What you are asked to do: Keep every word of the entries and print them exactly; the pictures stay out.

(Extracted records)
----------
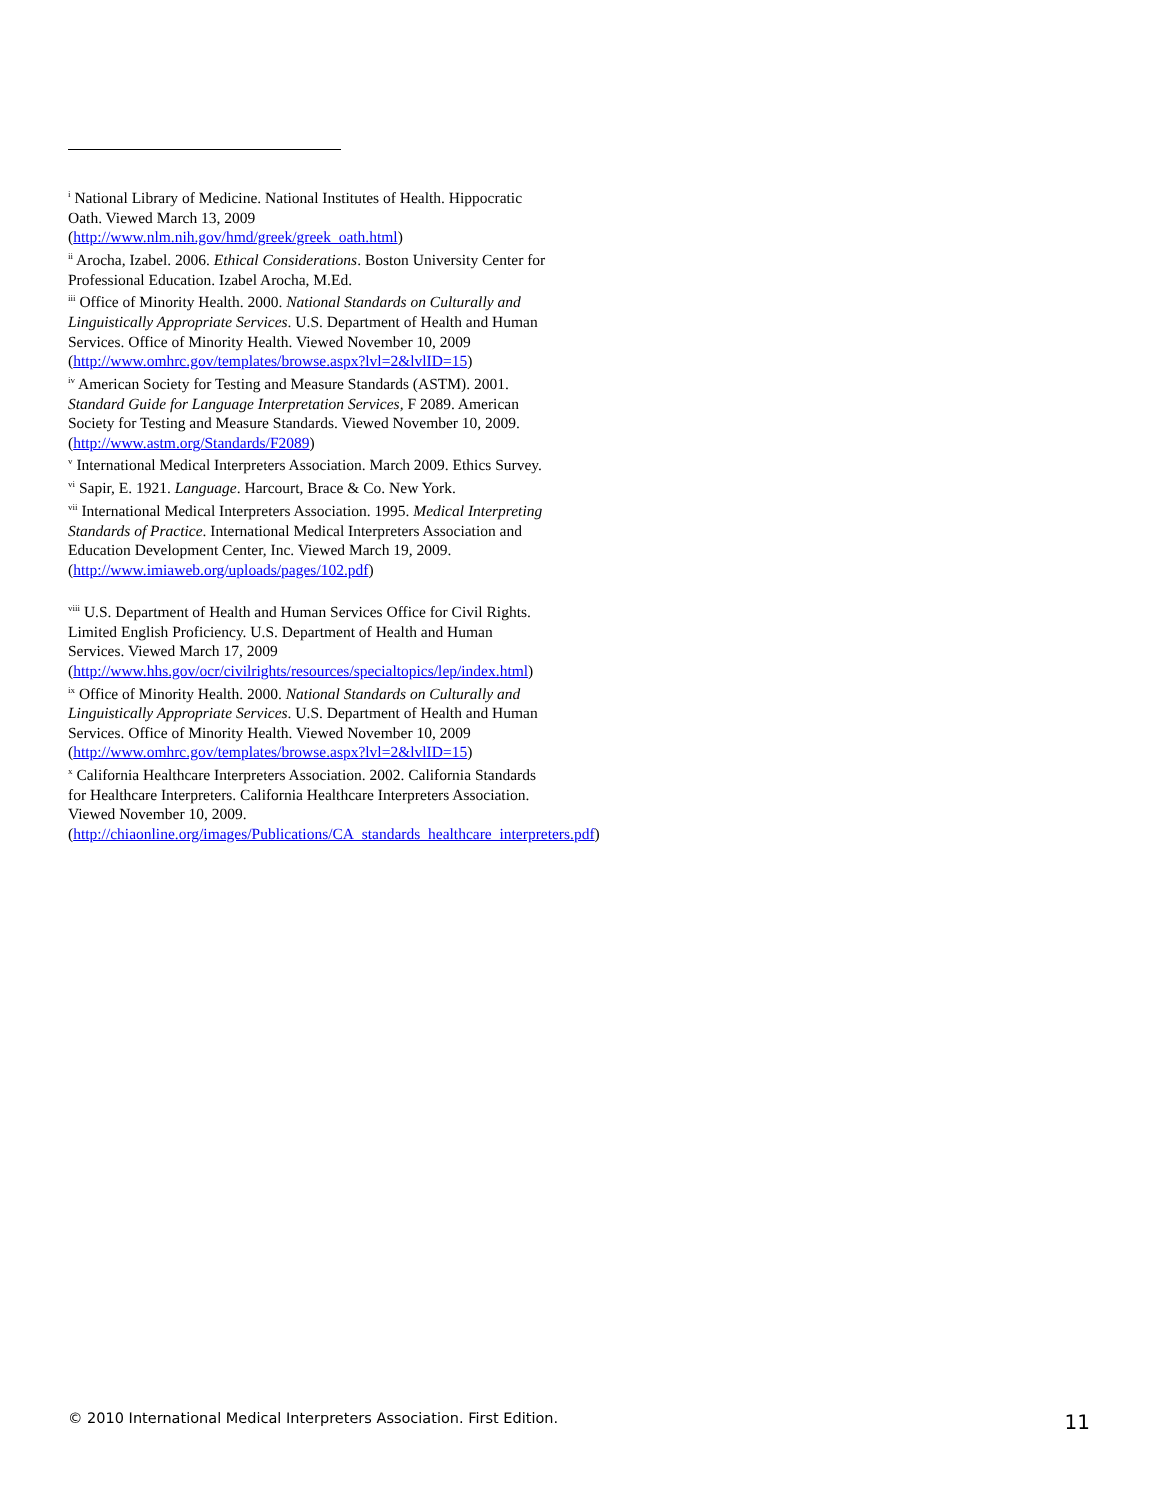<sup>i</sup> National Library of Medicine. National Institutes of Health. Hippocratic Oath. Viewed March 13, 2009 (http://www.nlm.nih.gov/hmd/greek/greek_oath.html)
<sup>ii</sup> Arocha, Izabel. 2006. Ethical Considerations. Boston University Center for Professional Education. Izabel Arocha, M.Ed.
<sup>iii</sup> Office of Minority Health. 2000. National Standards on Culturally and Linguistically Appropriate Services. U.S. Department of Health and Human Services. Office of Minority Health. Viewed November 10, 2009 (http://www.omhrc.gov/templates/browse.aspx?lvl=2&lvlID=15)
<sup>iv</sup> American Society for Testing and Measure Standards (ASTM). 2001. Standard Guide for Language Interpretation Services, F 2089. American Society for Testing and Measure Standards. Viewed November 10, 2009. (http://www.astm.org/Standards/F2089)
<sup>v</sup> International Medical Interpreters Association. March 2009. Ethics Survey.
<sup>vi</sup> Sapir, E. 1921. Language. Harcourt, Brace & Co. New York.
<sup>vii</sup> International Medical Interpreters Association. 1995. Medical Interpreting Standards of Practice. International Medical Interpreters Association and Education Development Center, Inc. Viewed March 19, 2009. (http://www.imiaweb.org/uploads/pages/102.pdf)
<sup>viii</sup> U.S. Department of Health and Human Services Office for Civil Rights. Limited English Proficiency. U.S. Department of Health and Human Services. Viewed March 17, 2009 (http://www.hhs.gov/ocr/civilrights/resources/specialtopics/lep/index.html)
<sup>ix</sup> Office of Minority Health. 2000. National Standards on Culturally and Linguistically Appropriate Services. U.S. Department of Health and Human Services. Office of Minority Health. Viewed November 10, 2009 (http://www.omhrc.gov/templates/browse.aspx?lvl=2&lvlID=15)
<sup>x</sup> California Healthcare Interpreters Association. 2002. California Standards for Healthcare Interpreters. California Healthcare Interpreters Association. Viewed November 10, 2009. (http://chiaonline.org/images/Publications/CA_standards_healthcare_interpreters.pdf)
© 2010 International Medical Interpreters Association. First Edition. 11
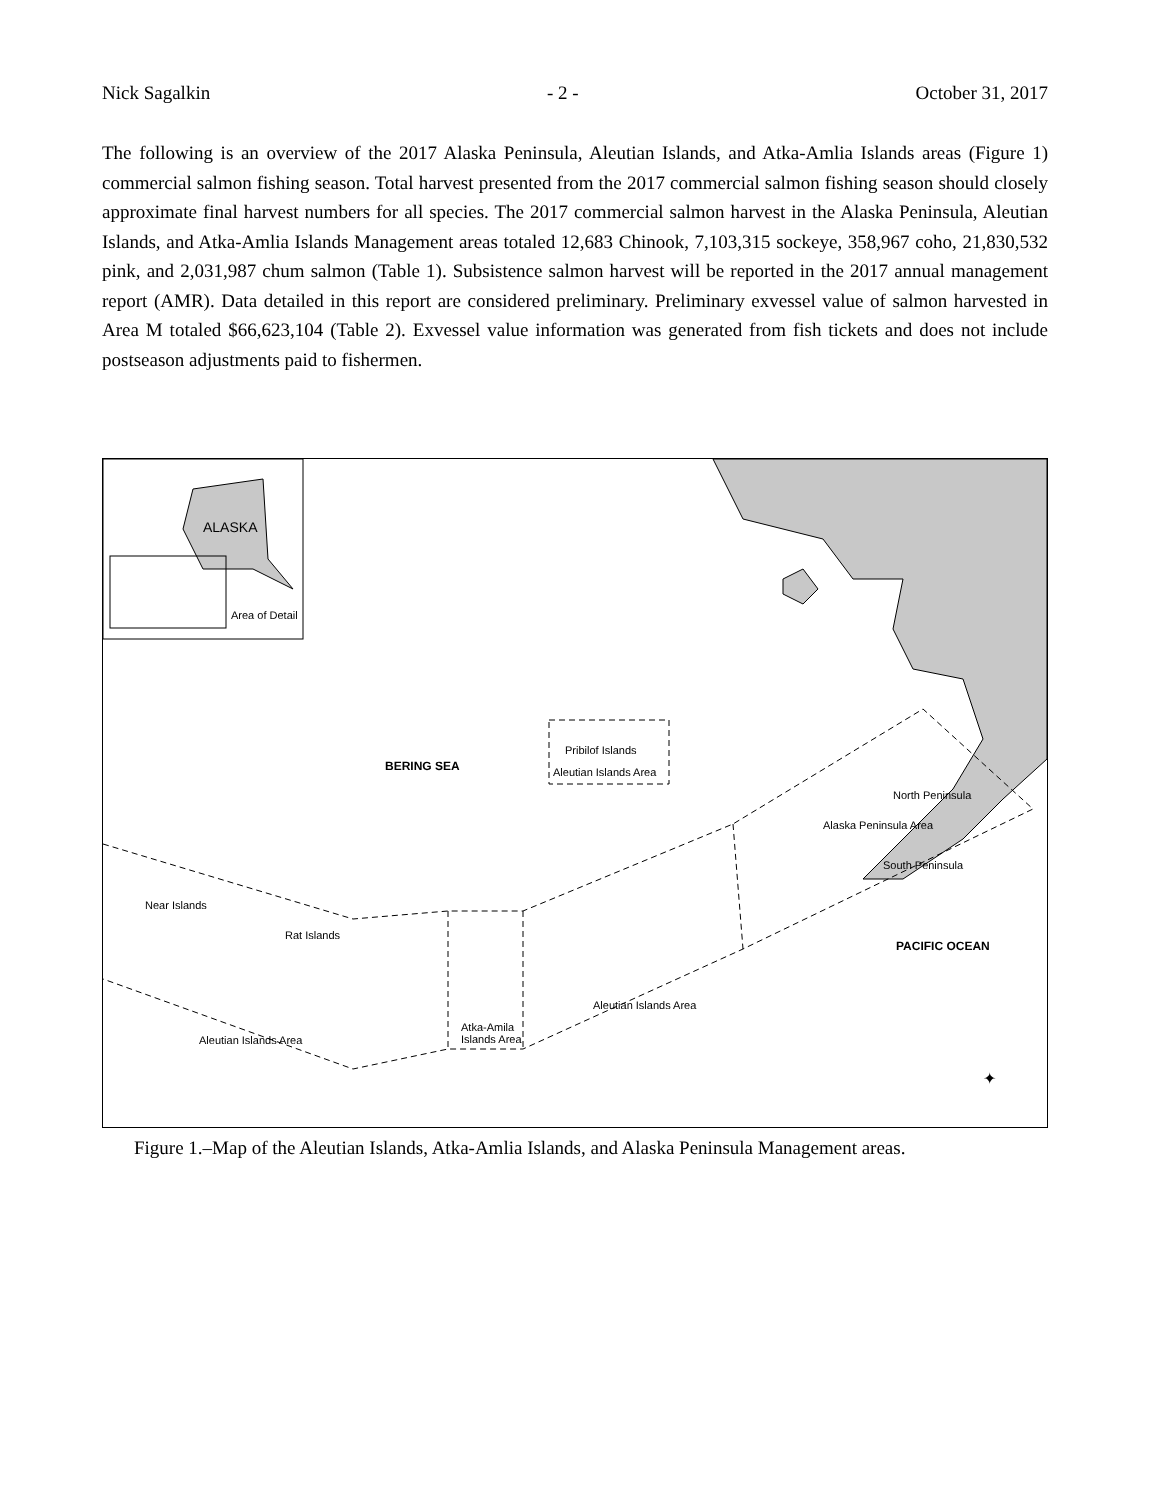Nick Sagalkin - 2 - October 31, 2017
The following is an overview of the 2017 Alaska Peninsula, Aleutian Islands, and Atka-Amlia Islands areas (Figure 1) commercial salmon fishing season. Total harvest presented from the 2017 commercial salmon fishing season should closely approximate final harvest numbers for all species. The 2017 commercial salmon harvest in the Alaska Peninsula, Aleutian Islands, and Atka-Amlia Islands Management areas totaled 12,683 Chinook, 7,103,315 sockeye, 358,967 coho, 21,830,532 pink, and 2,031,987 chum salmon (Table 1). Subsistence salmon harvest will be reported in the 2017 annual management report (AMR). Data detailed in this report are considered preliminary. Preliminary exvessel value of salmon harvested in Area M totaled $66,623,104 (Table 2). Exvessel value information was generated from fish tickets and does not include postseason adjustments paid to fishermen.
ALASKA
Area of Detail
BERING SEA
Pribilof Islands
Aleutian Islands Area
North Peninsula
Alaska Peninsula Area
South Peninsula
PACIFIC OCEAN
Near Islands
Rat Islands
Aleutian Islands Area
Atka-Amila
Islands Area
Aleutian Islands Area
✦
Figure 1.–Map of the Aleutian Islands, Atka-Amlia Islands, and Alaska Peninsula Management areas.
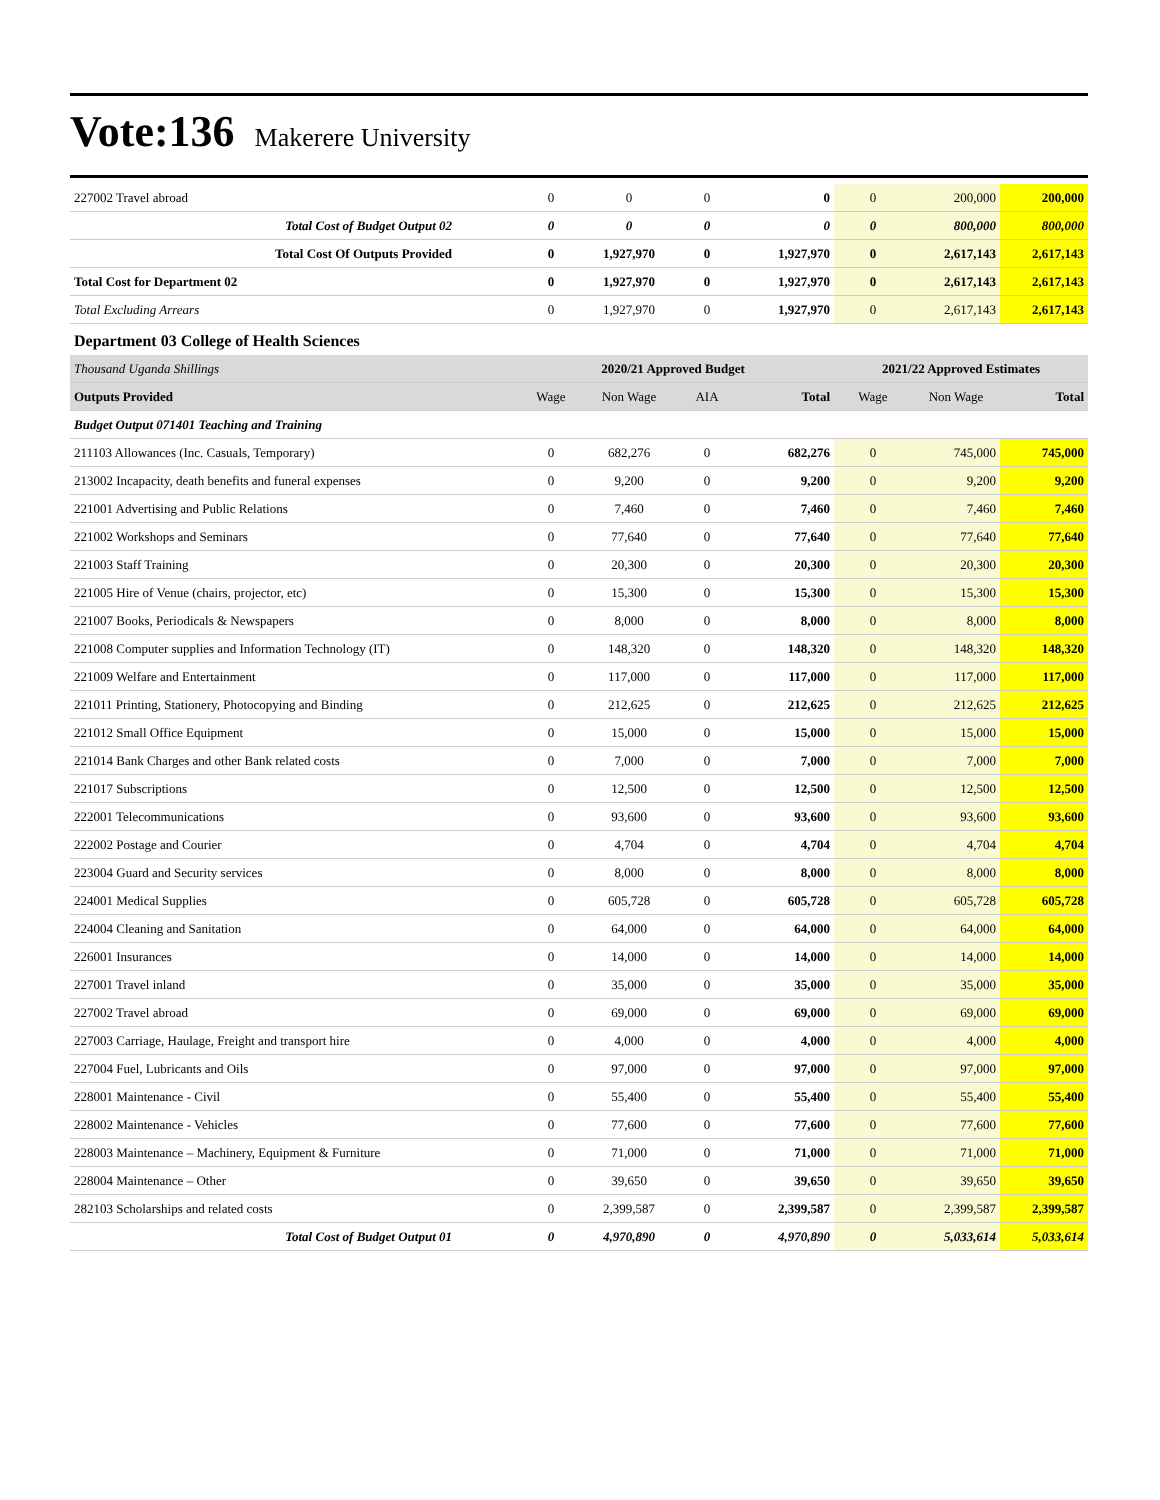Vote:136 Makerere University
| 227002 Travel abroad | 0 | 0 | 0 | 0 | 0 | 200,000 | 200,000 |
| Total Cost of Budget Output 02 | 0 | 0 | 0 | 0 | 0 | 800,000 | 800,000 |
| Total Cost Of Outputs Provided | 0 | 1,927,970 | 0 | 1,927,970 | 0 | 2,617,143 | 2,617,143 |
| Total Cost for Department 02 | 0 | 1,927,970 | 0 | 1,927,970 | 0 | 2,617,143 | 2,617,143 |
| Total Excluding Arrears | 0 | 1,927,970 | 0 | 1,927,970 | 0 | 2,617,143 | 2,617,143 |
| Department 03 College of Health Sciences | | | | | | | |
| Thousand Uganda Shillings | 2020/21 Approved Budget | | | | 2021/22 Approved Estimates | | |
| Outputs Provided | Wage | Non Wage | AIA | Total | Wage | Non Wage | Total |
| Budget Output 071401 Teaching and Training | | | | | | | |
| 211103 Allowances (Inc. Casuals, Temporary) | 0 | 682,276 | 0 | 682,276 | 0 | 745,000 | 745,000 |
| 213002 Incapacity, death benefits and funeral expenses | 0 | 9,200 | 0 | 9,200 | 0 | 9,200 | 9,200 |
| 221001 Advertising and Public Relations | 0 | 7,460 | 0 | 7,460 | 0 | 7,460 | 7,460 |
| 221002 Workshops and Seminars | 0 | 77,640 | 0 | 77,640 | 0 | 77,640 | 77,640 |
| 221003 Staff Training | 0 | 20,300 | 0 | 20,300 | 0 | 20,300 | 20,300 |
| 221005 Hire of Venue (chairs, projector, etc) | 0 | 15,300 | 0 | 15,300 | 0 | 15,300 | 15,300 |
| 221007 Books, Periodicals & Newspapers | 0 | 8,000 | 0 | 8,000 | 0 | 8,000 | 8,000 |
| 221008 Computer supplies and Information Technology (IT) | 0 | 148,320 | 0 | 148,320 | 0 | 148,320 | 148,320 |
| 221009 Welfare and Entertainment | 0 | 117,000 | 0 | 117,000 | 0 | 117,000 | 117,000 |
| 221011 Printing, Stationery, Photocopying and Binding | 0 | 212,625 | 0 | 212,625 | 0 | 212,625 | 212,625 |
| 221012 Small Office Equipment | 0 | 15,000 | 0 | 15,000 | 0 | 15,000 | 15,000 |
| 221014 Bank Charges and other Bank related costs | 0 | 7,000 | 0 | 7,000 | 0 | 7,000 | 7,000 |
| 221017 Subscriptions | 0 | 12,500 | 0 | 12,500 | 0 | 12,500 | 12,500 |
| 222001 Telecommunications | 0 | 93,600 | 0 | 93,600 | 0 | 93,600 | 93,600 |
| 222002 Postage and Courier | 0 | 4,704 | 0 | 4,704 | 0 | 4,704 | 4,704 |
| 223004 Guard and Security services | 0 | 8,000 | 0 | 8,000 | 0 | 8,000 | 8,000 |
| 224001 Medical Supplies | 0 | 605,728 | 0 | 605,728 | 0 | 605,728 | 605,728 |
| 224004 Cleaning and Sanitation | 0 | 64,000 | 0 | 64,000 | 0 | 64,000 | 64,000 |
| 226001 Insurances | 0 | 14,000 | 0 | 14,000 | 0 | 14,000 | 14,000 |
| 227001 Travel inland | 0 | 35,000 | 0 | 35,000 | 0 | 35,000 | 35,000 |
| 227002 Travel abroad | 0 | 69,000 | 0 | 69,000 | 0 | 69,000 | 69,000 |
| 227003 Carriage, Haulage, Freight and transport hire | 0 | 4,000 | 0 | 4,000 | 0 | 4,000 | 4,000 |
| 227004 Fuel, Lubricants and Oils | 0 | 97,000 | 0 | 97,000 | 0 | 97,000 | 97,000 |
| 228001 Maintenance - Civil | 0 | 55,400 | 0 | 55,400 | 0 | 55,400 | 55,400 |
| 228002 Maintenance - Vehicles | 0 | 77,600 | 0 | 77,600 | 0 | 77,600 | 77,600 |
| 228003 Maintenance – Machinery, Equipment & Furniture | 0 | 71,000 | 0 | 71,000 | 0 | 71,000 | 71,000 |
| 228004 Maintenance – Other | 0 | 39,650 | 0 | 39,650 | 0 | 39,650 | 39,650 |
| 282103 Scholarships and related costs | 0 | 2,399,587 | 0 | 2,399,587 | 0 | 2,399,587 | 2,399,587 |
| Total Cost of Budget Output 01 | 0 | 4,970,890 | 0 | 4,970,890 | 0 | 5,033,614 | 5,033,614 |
----------
Completed exercise:
<sup>i</sup> National Library of Medicine. National Institutes of Health. Hippocratic Oath. Viewed March 13, 2009 (http://www.nlm.nih.gov/hmd/greek/greek_oath.html)
<sup>ii</sup> Arocha, Izabel. 2006. Ethical Considerations. Boston University Center for Professional Education. Izabel Arocha, M.Ed.
<sup>iii</sup> Office of Minority Health. 2000. National Standards on Culturally and Linguistically Appropriate Services. U.S. Department of Health and Human Services. Office of Minority Health. Viewed November 10, 2009 (http://www.omhrc.gov/templates/browse.aspx?lvl=2&lvlID=15)
<sup>iv</sup> American Society for Testing and Measure Standards (ASTM). 2001. Standard Guide for Language Interpretation Services, F 2089. American Society for Testing and Measure Standards. Viewed November 10, 2009. (http://www.astm.org/Standards/F2089)
<sup>v</sup> International Medical Interpreters Association. March 2009. Ethics Survey.
<sup>vi</sup> Sapir, E. 1921. Language. Harcourt, Brace & Co. New York.
<sup>vii</sup> International Medical Interpreters Association. 1995. Medical Interpreting Standards of Practice. International Medical Interpreters Association and Education Development Center, Inc. Viewed March 19, 2009. (http://www.imiaweb.org/uploads/pages/102.pdf)
<sup>viii</sup> U.S. Department of Health and Human Services Office for Civil Rights. Limited English Proficiency. U.S. Department of Health and Human Services. Viewed March 17, 2009 (http://www.hhs.gov/ocr/civilrights/resources/specialtopics/lep/index.html)
<sup>ix</sup> Office of Minority Health. 2000. National Standards on Culturally and Linguistically Appropriate Services. U.S. Department of Health and Human Services. Office of Minority Health. Viewed November 10, 2009 (http://www.omhrc.gov/templates/browse.aspx?lvl=2&lvlID=15)
<sup>x</sup> California Healthcare Interpreters Association. 2002. California Standards for Healthcare Interpreters. California Healthcare Interpreters Association. Viewed November 10, 2009. (http://chiaonline.org/images/Publications/CA_standards_healthcare_interpreters.pdf)
© 2010 International Medical Interpreters Association. First Edition. 11
Nick Sagalkin - 2 - October 31, 2017
The following is an overview of the 2017 Alaska Peninsula, Aleutian Islands, and Atka-Amlia Islands areas (Figure 1) commercial salmon fishing season. Total harvest presented from the 2017 commercial salmon fishing season should closely approximate final harvest numbers for all species. The 2017 commercial salmon harvest in the Alaska Peninsula, Aleutian Islands, and Atka-Amlia Islands Management areas totaled 12,683 Chinook, 7,103,315 sockeye, 358,967 coho, 21,830,532 pink, and 2,031,987 chum salmon (Table 1). Subsistence salmon harvest will be reported in the 2017 annual management report (AMR). Data detailed in this report are considered preliminary. Preliminary exvessel value of salmon harvested in Area M totaled $66,623,104 (Table 2). Exvessel value information was generated from fish tickets and does not include postseason adjustments paid to fishermen.
ALASKA
Area of Detail
BERING SEA
Pribilof Islands
Aleutian Islands Area
North Peninsula
Alaska Peninsula Area
South Peninsula
PACIFIC OCEAN
Near Islands
Rat Islands
Aleutian Islands Area
Atka-Amila
Islands Area
Aleutian Islands Area
✦
Figure 1.–Map of the Aleutian Islands, Atka-Amlia Islands, and Alaska Peninsula Management areas.
Vote:136 Makerere University
| 227002 Travel abroad | 0 | 0 | 0 | 0 | 0 | 200,000 | 200,000 |
| Total Cost of Budget Output 02 | 0 | 0 | 0 | 0 | 0 | 800,000 | 800,000 |
| Total Cost Of Outputs Provided | 0 | 1,927,970 | 0 | 1,927,970 | 0 | 2,617,143 | 2,617,143 |
| Total Cost for Department 02 | 0 | 1,927,970 | 0 | 1,927,970 | 0 | 2,617,143 | 2,617,143 |
| Total Excluding Arrears | 0 | 1,927,970 | 0 | 1,927,970 | 0 | 2,617,143 | 2,617,143 |
| Department 03 College of Health Sciences | | | | | | | |
| Thousand Uganda Shillings | 2020/21 Approved Budget | | | | 2021/22 Approved Estimates | | |
| Outputs Provided | Wage | Non Wage | AIA | Total | Wage | Non Wage | Total |
| Budget Output 071401 Teaching and Training | | | | | | | |
| 211103 Allowances (Inc. Casuals, Temporary) | 0 | 682,276 | 0 | 682,276 | 0 | 745,000 | 745,000 |
| 213002 Incapacity, death benefits and funeral expenses | 0 | 9,200 | 0 | 9,200 | 0 | 9,200 | 9,200 |
| 221001 Advertising and Public Relations | 0 | 7,460 | 0 | 7,460 | 0 | 7,460 | 7,460 |
| 221002 Workshops and Seminars | 0 | 77,640 | 0 | 77,640 | 0 | 77,640 | 77,640 |
| 221003 Staff Training | 0 | 20,300 | 0 | 20,300 | 0 | 20,300 | 20,300 |
| 221005 Hire of Venue (chairs, projector, etc) | 0 | 15,300 | 0 | 15,300 | 0 | 15,300 | 15,300 |
| 221007 Books, Periodicals & Newspapers | 0 | 8,000 | 0 | 8,000 | 0 | 8,000 | 8,000 |
| 221008 Computer supplies and Information Technology (IT) | 0 | 148,320 | 0 | 148,320 | 0 | 148,320 | 148,320 |
| 221009 Welfare and Entertainment | 0 | 117,000 | 0 | 117,000 | 0 | 117,000 | 117,000 |
| 221011 Printing, Stationery, Photocopying and Binding | 0 | 212,625 | 0 | 212,625 | 0 | 212,625 | 212,625 |
| 221012 Small Office Equipment | 0 | 15,000 | 0 | 15,000 | 0 | 15,000 | 15,000 |
| 221014 Bank Charges and other Bank related costs | 0 | 7,000 | 0 | 7,000 | 0 | 7,000 | 7,000 |
| 221017 Subscriptions | 0 | 12,500 | 0 | 12,500 | 0 | 12,500 | 12,500 |
| 222001 Telecommunications | 0 | 93,600 | 0 | 93,600 | 0 | 93,600 | 93,600 |
| 222002 Postage and Courier | 0 | 4,704 | 0 | 4,704 | 0 | 4,704 | 4,704 |
| 223004 Guard and Security services | 0 | 8,000 | 0 | 8,000 | 0 | 8,000 | 8,000 |
| 224001 Medical Supplies | 0 | 605,728 | 0 | 605,728 | 0 | 605,728 | 605,728 |
| 224004 Cleaning and Sanitation | 0 | 64,000 | 0 | 64,000 | 0 | 64,000 | 64,000 |
| 226001 Insurances | 0 | 14,000 | 0 | 14,000 | 0 | 14,000 | 14,000 |
| 227001 Travel inland | 0 | 35,000 | 0 | 35,000 | 0 | 35,000 | 35,000 |
| 227002 Travel abroad | 0 | 69,000 | 0 | 69,000 | 0 | 69,000 | 69,000 |
| 227003 Carriage, Haulage, Freight and transport hire | 0 | 4,000 | 0 | 4,000 | 0 | 4,000 | 4,000 |
| 227004 Fuel, Lubricants and Oils | 0 | 97,000 | 0 | 97,000 | 0 | 97,000 | 97,000 |
| 228001 Maintenance - Civil | 0 | 55,400 | 0 | 55,400 | 0 | 55,400 | 55,400 |
| 228002 Maintenance - Vehicles | 0 | 77,600 | 0 | 77,600 | 0 | 77,600 | 77,600 |
| 228003 Maintenance – Machinery, Equipment & Furniture | 0 | 71,000 | 0 | 71,000 | 0 | 71,000 | 71,000 |
| 228004 Maintenance – Other | 0 | 39,650 | 0 | 39,650 | 0 | 39,650 | 39,650 |
| 282103 Scholarships and related costs | 0 | 2,399,587 | 0 | 2,399,587 | 0 | 2,399,587 | 2,399,587 |
| Total Cost of Budget Output 01 | 0 | 4,970,890 | 0 | 4,970,890 | 0 | 5,033,614 | 5,033,614 |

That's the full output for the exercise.